- [EXERCISE] In the commentary on the newsroom and serial killer storylines, what does the writer say actually drove the resentments of the Gun Trace Task Force members?

- [SOURCE EXTRACT]
◆ ◆ ◆ ◆ ◆ ◆ ◆

Regarding the newsroom storyline, I think David Simon was too close to the source material. The result was something unusually didactic (a flaw of his later work that showed up again in We Run This City) and focused more on settling scores with people he used to work with and for than really examining the deeper structures and institutions at work in destroying American newspapers.
There is a story to be told there about vulture capitalists stripping profitable companies for the equivalent of the copper wire in the walls, about how Web 2.0 companies destroyed the funding model often through deliberate fraud, and the deregulation that made all of this possible. That's not the story Simon wanted to tell.
Regarding the serial killer storyline, I think there were two main problems aside from any issues about realism or sensationalism.
The first is that I don't think it actually got to a truth about police corruption - in real-life Baltimore, the Gun Trace Task Force members weren't running around robbing drug dealers and committing overtime fraud in order to finance investigations of the major criminals actually harming the city, they did it to line their own pockets. Their resentments weren't driven by budget cuts and upper management, they were driven by black residents of Baltimore challenging them over police brutality.

◆ ◆ ◆ ◆ ◆ ◆ ◆

- [DATA LINES]
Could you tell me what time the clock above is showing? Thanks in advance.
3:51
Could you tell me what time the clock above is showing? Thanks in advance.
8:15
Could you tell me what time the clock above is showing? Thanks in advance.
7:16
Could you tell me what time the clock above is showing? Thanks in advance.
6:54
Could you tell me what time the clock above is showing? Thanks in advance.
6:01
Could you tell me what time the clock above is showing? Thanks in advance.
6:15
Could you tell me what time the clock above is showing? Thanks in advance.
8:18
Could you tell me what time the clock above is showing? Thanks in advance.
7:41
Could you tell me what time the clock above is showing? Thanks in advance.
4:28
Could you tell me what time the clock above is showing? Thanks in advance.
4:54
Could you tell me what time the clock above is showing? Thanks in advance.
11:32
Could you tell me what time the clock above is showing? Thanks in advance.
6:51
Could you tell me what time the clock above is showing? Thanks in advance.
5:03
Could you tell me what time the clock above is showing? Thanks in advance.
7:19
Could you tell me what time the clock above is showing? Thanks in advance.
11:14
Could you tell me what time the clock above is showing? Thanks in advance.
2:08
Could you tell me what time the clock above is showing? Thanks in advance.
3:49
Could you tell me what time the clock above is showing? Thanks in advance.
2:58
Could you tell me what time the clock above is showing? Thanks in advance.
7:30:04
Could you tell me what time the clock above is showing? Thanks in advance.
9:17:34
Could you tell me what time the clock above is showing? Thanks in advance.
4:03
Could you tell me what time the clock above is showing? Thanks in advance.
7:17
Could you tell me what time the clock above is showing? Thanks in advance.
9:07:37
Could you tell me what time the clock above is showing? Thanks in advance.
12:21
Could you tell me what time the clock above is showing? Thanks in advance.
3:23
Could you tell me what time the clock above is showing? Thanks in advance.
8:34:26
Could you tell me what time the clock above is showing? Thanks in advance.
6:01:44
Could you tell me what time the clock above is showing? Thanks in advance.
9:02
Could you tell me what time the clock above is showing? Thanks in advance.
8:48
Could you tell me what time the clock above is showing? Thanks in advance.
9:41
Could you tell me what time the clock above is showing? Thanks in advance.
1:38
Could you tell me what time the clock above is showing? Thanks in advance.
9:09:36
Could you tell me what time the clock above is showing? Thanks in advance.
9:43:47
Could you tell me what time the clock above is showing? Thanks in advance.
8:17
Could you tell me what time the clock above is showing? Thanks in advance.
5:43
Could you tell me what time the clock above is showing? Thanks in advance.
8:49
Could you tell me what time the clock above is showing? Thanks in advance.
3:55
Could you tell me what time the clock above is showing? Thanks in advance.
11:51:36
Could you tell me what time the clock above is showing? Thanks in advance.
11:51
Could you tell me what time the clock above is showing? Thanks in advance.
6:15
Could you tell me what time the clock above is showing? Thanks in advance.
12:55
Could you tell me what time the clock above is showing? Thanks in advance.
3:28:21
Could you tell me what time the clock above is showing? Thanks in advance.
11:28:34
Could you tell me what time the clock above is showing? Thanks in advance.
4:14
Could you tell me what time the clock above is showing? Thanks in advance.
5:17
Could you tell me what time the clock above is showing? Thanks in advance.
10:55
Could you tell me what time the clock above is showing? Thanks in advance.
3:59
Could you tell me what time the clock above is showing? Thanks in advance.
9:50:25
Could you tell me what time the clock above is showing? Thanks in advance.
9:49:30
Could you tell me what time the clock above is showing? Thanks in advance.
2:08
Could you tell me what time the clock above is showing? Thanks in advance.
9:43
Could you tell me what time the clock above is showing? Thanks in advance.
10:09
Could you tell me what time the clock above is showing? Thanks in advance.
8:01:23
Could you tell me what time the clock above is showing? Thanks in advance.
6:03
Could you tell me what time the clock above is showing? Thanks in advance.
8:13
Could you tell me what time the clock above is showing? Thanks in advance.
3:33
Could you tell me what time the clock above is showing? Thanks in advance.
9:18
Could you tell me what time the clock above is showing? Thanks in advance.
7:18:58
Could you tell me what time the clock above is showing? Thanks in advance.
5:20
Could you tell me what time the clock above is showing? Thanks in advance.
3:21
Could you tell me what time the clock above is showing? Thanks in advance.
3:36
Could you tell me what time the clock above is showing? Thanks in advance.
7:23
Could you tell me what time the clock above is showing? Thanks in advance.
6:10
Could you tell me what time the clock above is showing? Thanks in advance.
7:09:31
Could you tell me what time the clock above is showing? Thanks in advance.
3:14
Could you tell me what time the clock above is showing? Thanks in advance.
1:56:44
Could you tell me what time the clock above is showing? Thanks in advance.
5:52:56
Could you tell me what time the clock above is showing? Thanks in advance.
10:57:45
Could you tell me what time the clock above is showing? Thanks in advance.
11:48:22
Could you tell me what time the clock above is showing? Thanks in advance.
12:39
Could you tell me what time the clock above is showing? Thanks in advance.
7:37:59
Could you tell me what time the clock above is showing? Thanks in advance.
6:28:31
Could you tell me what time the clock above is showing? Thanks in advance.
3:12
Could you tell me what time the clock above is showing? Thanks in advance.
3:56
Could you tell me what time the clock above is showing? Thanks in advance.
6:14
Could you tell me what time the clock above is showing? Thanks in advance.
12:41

◆ ◆ ◆ ◆ ◆ ◆ ◆

- [WORKED ANSWER] Black residents of Baltimore challenging them over police brutality, not budget cuts and upper management.